● **Instructions for the task**
Please output the rows from the line containing "अप्रैल से लागू" through the line containing "Мовні курси, які", inclusive, reproducing each line unchanged and omitting the pictures.

● **Information**
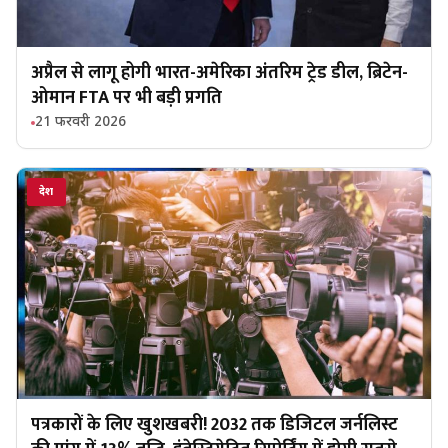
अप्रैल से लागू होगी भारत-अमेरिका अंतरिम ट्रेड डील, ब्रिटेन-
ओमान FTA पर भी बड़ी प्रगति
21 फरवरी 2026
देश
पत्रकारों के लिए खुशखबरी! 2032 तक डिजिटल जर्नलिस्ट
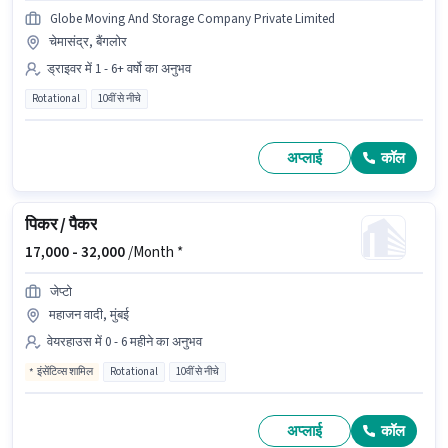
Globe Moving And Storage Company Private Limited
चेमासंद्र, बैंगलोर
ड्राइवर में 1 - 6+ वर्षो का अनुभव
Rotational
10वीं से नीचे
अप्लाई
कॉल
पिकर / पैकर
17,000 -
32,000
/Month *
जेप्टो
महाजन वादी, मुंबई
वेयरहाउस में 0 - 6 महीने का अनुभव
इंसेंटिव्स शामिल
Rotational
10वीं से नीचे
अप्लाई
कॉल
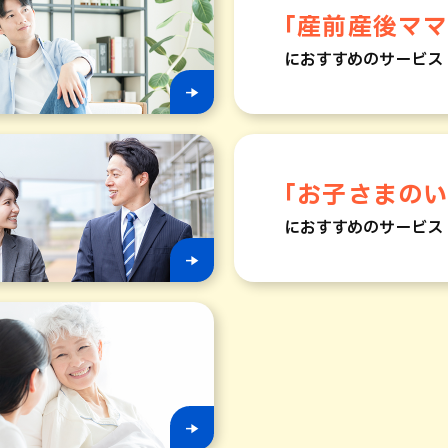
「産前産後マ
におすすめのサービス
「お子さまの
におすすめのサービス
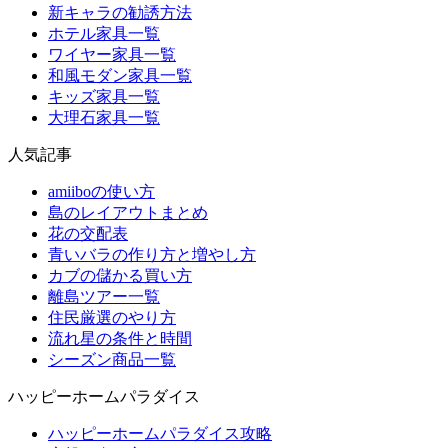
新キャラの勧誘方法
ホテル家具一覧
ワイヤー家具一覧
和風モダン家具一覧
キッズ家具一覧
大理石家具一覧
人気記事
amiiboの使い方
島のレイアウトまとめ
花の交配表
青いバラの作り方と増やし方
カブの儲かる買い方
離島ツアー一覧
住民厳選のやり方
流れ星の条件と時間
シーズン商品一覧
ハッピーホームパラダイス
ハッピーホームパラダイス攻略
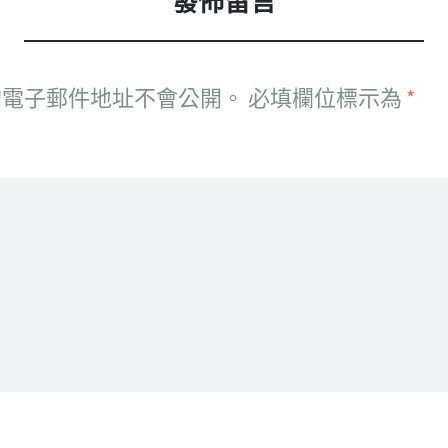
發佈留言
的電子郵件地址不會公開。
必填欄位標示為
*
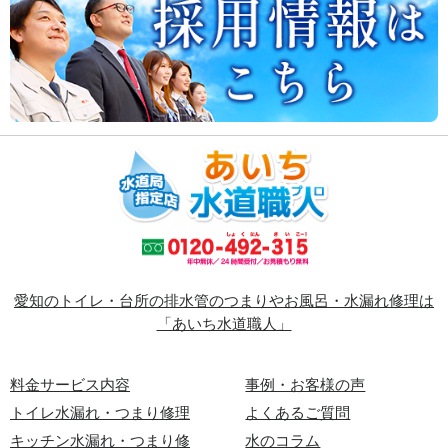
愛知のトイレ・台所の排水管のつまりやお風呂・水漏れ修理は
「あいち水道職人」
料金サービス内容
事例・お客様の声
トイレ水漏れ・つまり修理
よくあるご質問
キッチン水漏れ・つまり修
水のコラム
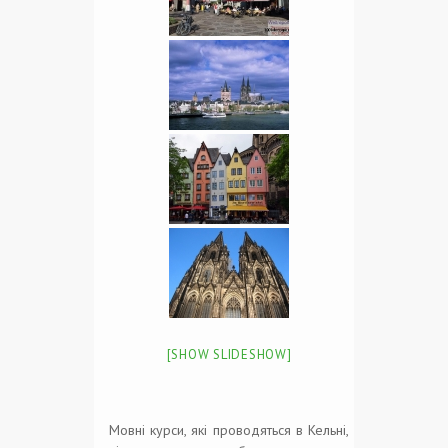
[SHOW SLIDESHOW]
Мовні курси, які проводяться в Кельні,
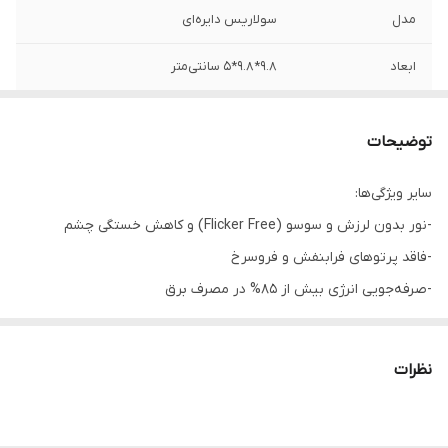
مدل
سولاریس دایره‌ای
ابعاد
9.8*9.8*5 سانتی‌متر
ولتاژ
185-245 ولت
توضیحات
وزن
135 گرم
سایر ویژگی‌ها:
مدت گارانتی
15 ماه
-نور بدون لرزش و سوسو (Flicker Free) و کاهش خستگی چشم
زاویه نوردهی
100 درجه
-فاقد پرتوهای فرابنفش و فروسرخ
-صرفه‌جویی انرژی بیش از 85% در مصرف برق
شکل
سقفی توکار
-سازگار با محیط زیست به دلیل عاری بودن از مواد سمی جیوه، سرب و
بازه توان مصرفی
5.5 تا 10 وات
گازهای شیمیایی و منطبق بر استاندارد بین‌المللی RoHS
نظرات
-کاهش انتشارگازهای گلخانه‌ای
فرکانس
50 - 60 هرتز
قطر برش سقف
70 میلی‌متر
--
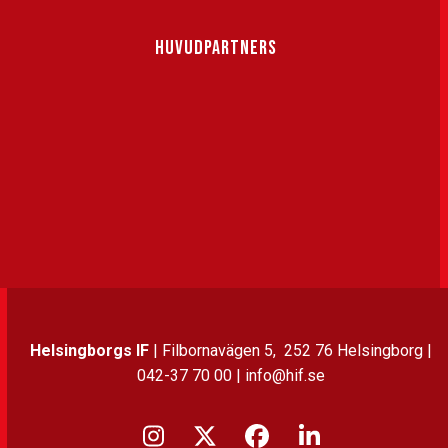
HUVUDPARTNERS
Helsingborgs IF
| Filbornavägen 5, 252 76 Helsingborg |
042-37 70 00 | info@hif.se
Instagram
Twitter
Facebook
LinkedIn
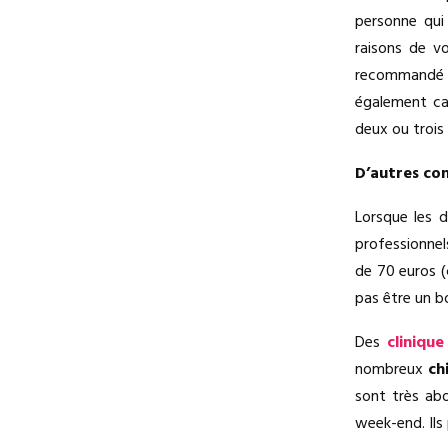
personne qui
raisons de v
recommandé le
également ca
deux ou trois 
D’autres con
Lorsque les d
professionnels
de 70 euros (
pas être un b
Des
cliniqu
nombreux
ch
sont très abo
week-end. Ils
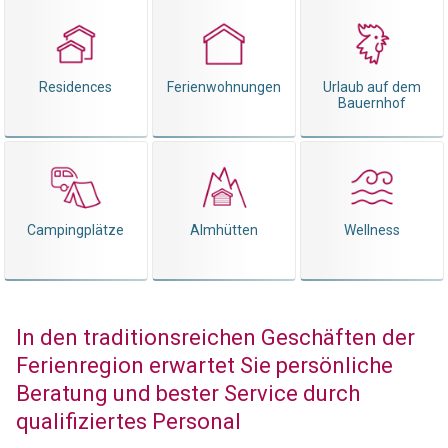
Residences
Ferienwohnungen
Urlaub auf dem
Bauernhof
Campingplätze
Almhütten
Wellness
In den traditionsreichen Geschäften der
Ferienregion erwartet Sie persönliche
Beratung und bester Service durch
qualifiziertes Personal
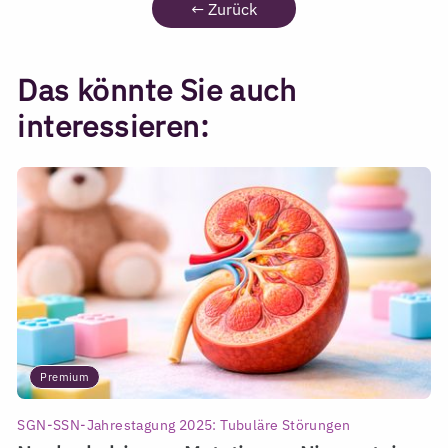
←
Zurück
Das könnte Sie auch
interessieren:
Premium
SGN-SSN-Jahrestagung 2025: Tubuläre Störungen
...
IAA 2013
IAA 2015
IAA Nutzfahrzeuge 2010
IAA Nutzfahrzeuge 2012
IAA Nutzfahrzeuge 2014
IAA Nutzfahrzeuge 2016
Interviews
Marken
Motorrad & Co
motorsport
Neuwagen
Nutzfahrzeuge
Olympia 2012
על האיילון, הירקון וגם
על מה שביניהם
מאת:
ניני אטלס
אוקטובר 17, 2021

● **Task answer**
अप्रैल से लागू होगी भारत-अमेरिका अंतरिम ट्रेड डील, ब्रिटेन-
ओमान FTA पर भी बड़ी प्रगति
21 फरवरी 2026
देश
पत्रकारों के लिए खुशखबरी! 2032 तक डिजिटल जर्नलिस्ट
Globe Moving And Storage Company Private Limited
चेमासंद्र, बैंगलोर
ड्राइवर में 1 - 6+ वर्षो का अनुभव
Rotational
10वीं से नीचे
अप्लाई
कॉल
पिकर / पैकर
17,000 -
32,000
/Month *
जेप्टो
महाजन वादी, मुंबई
वेयरहाउस में 0 - 6 महीने का अनुभव
इंसेंटिव्स शामिल
Rotational
10वीं से नीचे
अप्लाई
कॉल
「産前産後マ
におすすめのサービス
「お子さまの
におすすめのサービス
新キャラの勧誘方法
ホテル家具一覧
ワイヤー家具一覧
和風モダン家具一覧
キッズ家具一覧
大理石家具一覧
人気記事
amiiboの使い方
島のレイアウトまとめ
花の交配表
青いバラの作り方と増やし方
カブの儲かる買い方
離島ツアー一覧
住民厳選のやり方
流れ星の条件と時間
シーズン商品一覧
ハッピーホームパラダイス
ハッピーホームパラダイス攻略
發佈留言
的電子郵件地址不會公開。
必填欄位標示為
*
愛知のトイレ・台所の排水管のつまりやお風呂・水漏れ修理は
「あいち水道職人」
料金サービス内容
事例・お客様の声
トイレ水漏れ・つまり修理
よくあるご質問
キッチン水漏れ・つまり修
水のコラム
[SHOW SLIDESHOW]
Мовні курси, які проводяться в Кельні,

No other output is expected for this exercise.